An Army explosives sniffer dog has been posthumously awarded the highest accolade that any animal can receive in recognition of saving human life.
Springer spaniel Theo and his handler Lance Corporal Liam Tasker were a close and formidable team, uncovering a record number of hidden explosives in Afghanistan.
Theo died of a seizure in March 2011 just hours after his companion was shot by insurgents while on patrol in Helmand Province.
Officially Theo died of shock, but in the Army it is often said that he died of a broken heart.
ITV News Correspondent Paul Davies reports:
Theo and Liam's role was to provide search and clearance support - uncovering hidden weapons, improvised explosive devices and bomb-making equipment.
The pair, who were said to have been inseparable, detected a record 14 Taliban roadside bombs and weapons caches in five months.
Their teamwork is believed to have saved countless lives.
Theo was awarded the PDSA Dickin Medal at Wellington Barracks in London today.
The award, marked with the words 'For Gallantry: We also serve', is the animal equivalent of the Victoria Cross.
Sergeant Matthew Jones and his springer spaniel Grace collected the award in Theo's place.
Lance Corporal Tasker's family were in the audience at the awards ceremony.
His mother, Jane Duffy, described Theo as her son's "best mate" and said they were together all of the time in Afghanistan.
"Liam got his mention in dispatches, so it's lovely that Theo is getting his PDSA Dickin Medal and he's being recognised for his bravery as well," she said.
"They'll be watching us and they'll be so proud.
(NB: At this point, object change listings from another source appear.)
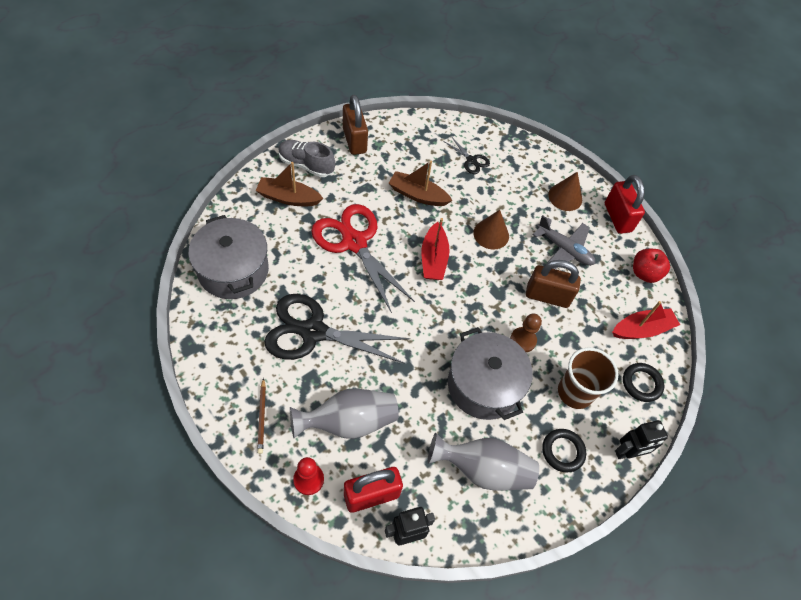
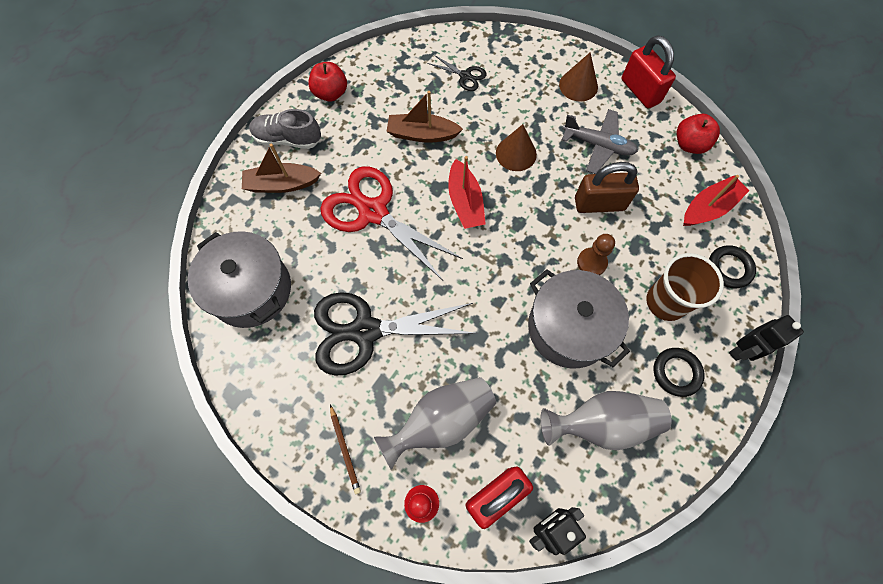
camera: 10 degrees left, 10 degrees up
(354, 140) = (331, 93): brown padlock -> red apple

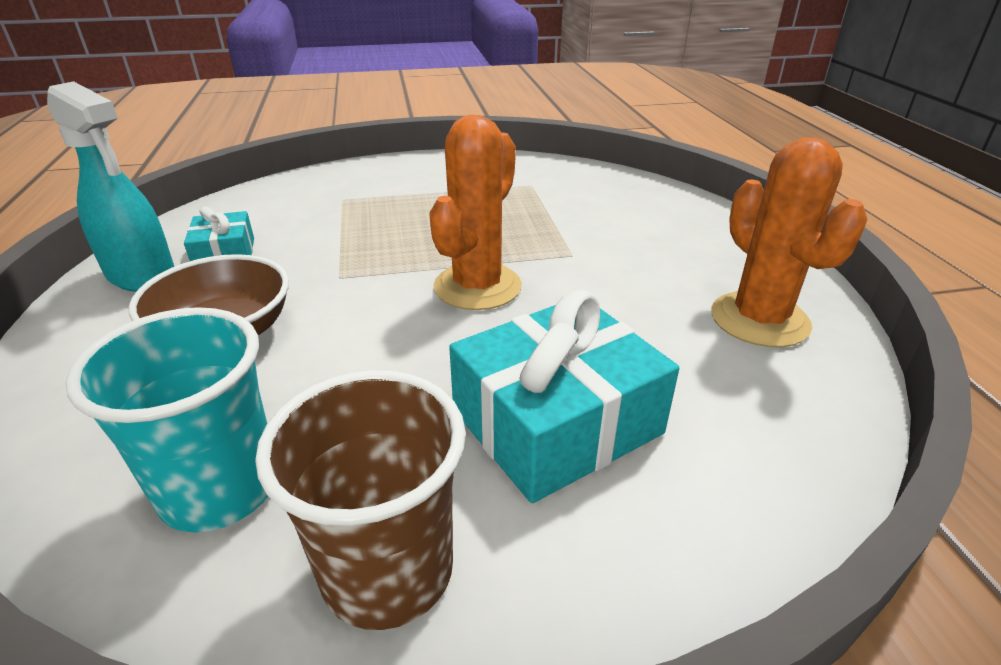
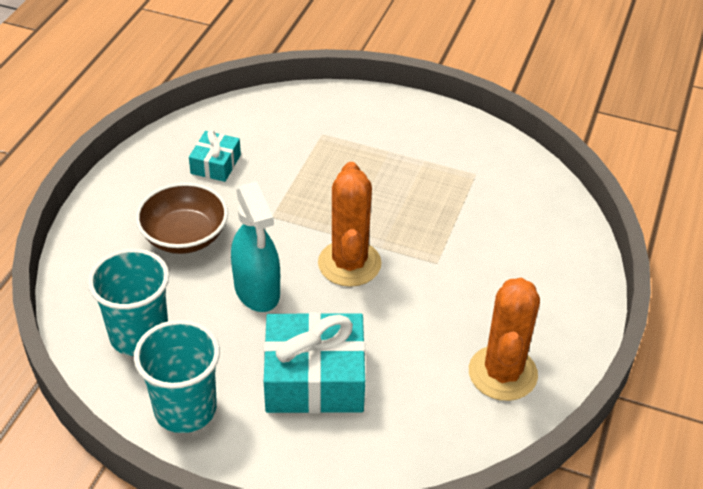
camera: 30 degrees right, 10 degrees up
(142, 276) = (160, 165): turquoise spray bottle -> turquoise spray bottle (257, 291)
(388, 571) = (185, 409): brown cup -> turquoise cup
(477, 287) = (349, 263): orange cactus -> orange cactus turned 60 degrees counterclockwise

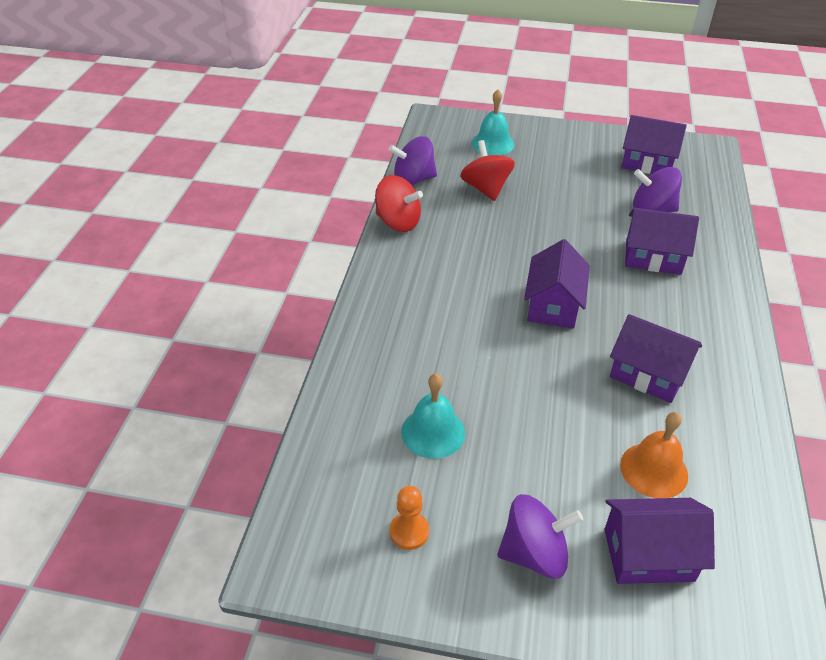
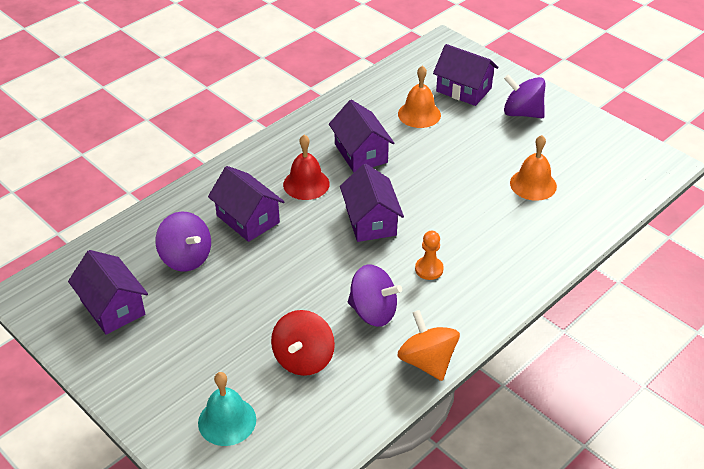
camera: 145 degrees left, 0 degrees up
(398, 222) = (427, 361): red spinning top -> orange spinning top
(409, 532) = (584, 147): orange pawn -> orange pawn (429, 269)
(413, 180) = (365, 411): purple spinning top -> purple spinning top (373, 312)
(433, 432) = (533, 184): turquoise bell -> orange bell
(553, 305) = (370, 221): purple house -> purple house turned 60 degrees counterclockwise
(652, 312) = (306, 184): none -> red bell

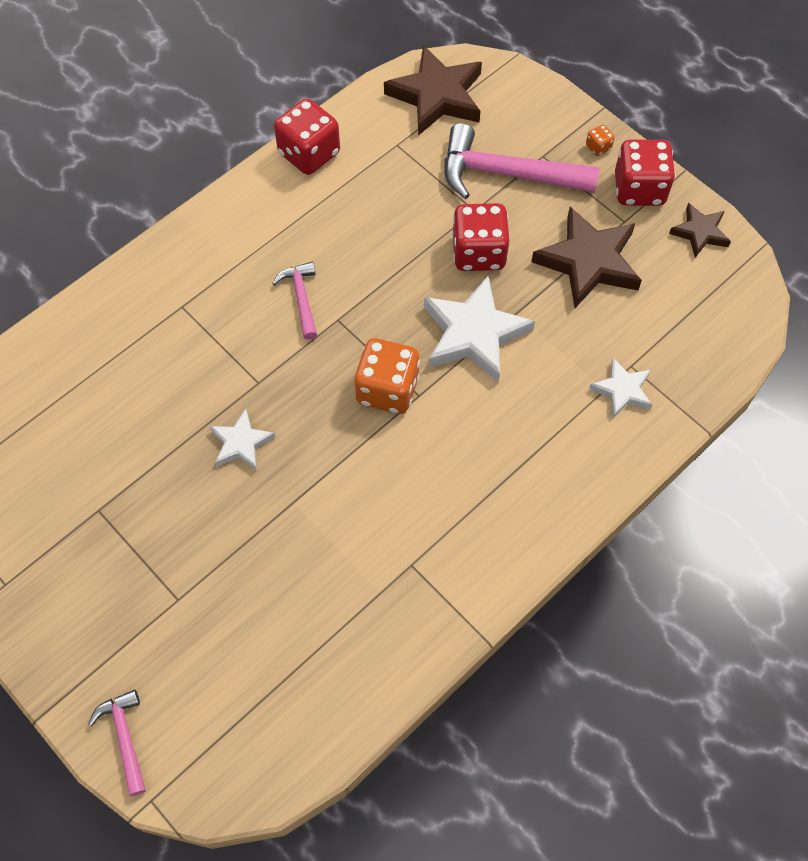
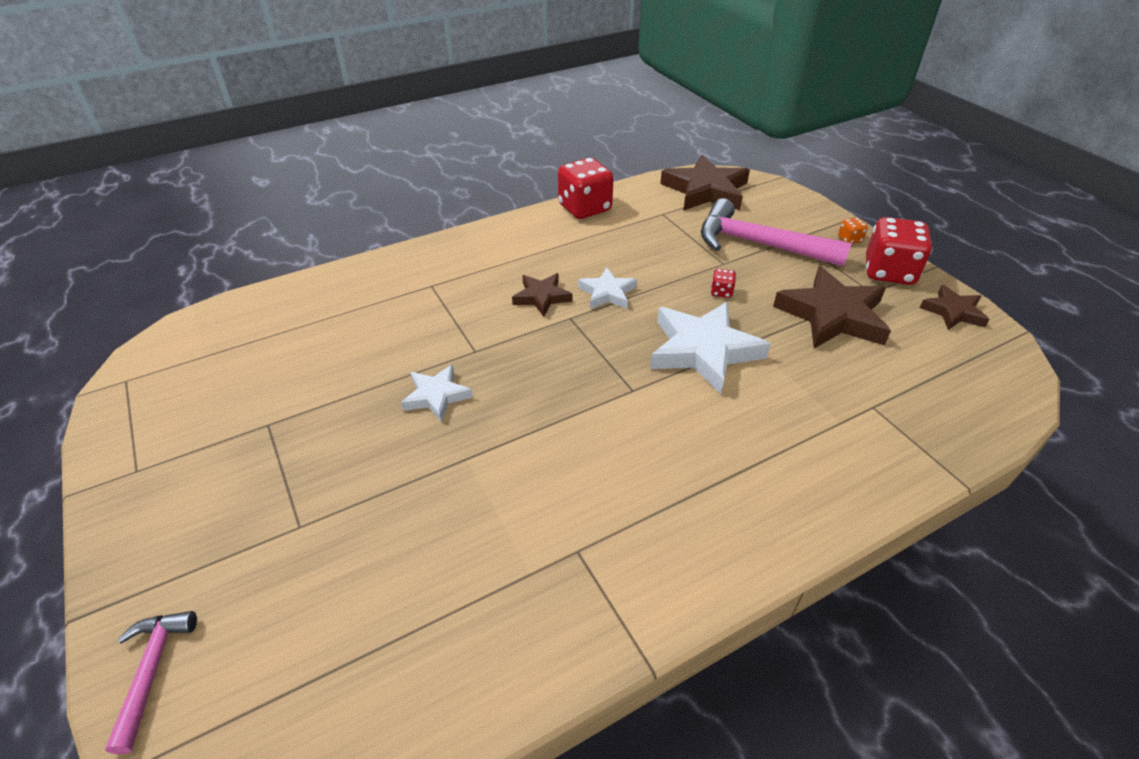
camera: 15 degrees right, 20 degrees down
(301, 298) = (542, 297): pink hammer -> brown star
(387, 389) = (601, 379): orange dice -> none
(479, 253) = (721, 292): red dice -> red dice, size x0.43
(622, 390) = (861, 427): white star -> white star (607, 293)

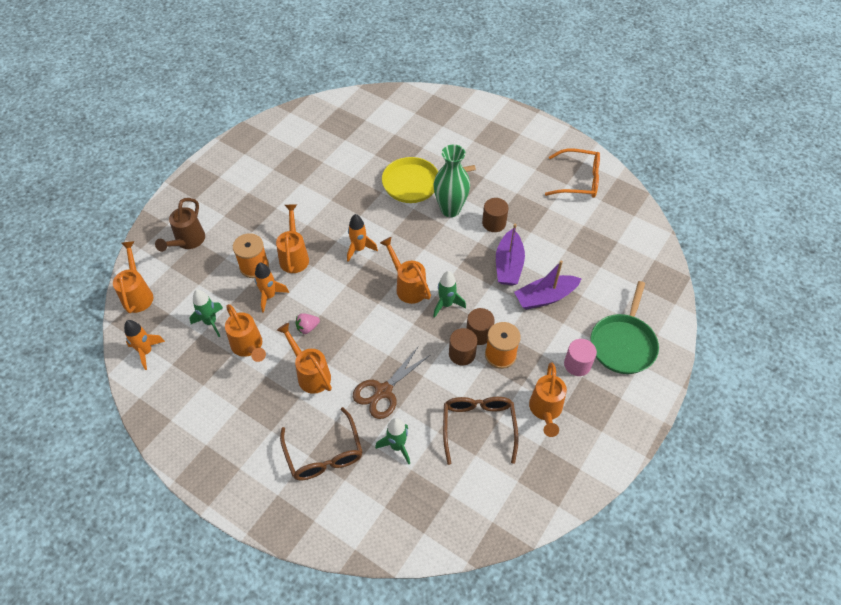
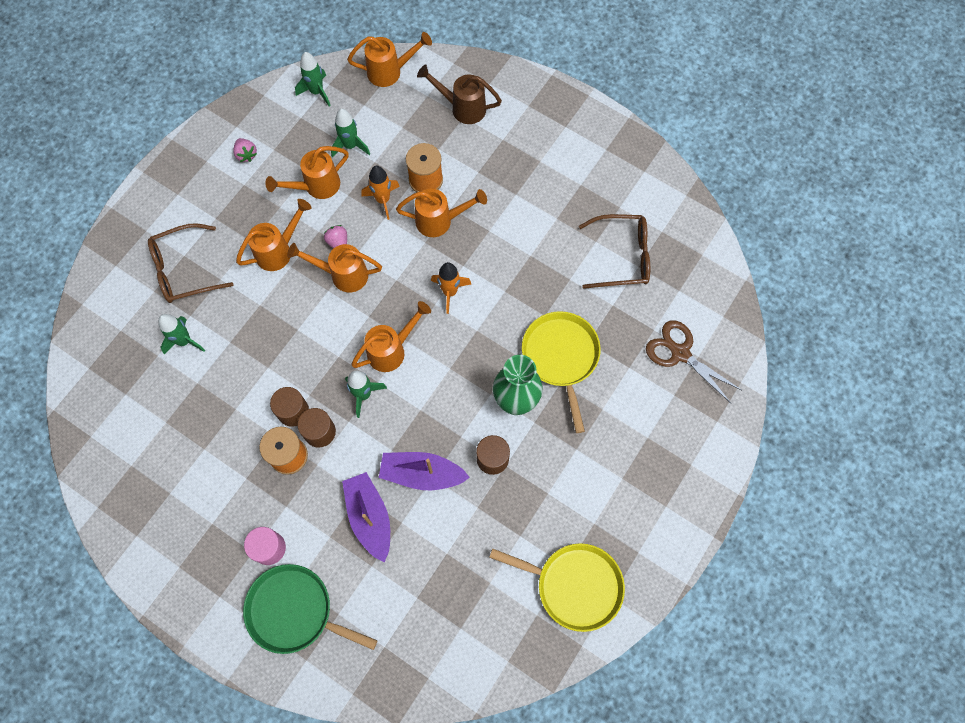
camera: 90 degrees right, 15 degrees up
(146, 352) = (317, 92): orange rocket -> green rocket
(205, 408) = (246, 154): none -> pink strawberry
(383, 391) = (251, 325): brown scissors -> brown scissors (680, 353)
(478, 427) = (198, 426): brown glasses -> brown glasses (622, 256)
(545, 411) = (210, 503): orange watering can -> orange watering can (342, 274)
(578, 180) = (574, 585): orange glasses -> yellow pan

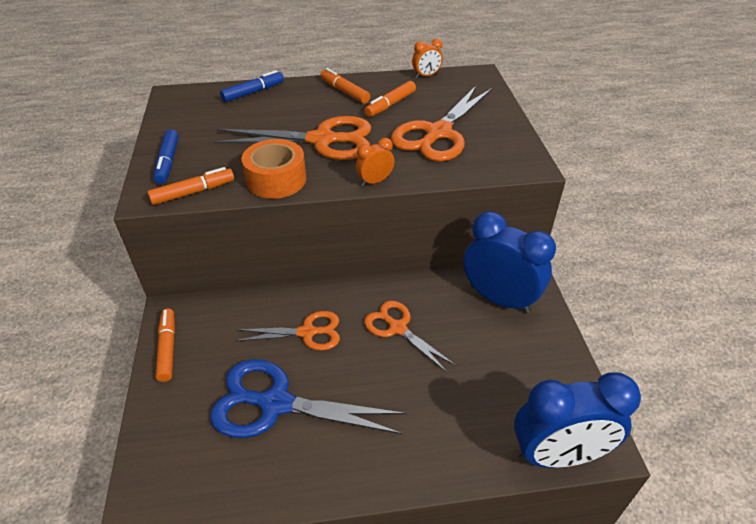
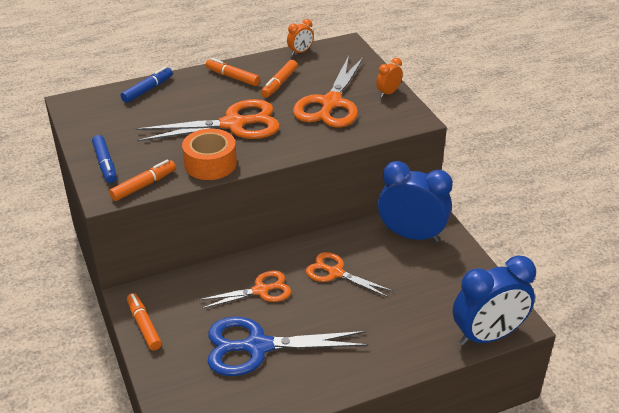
camera: 15 degrees left, 5 degrees down
(375, 181) = (294, 152): orange clock -> orange clock (388, 93)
I just wish they were here to get it themselves. Theo and Liam saved so many lives out there."
Theo made the most confirmed operational finds by any arms and explosives search dog in Afghanistan to date.
On one occasion, he is said to have discovered an underground tunnel leading to a room in which insurgents were suspected of making bombs and hiding from coalition forces.
Sergeant Jones, who served with Liam and Theo, said that military dogs enjoy working in Afghanistan.
"The dogs love it. It's quite weird to say because a lot of soldiers have their pressures. But the dogs are out there for their handler and they just want to have fun," he said.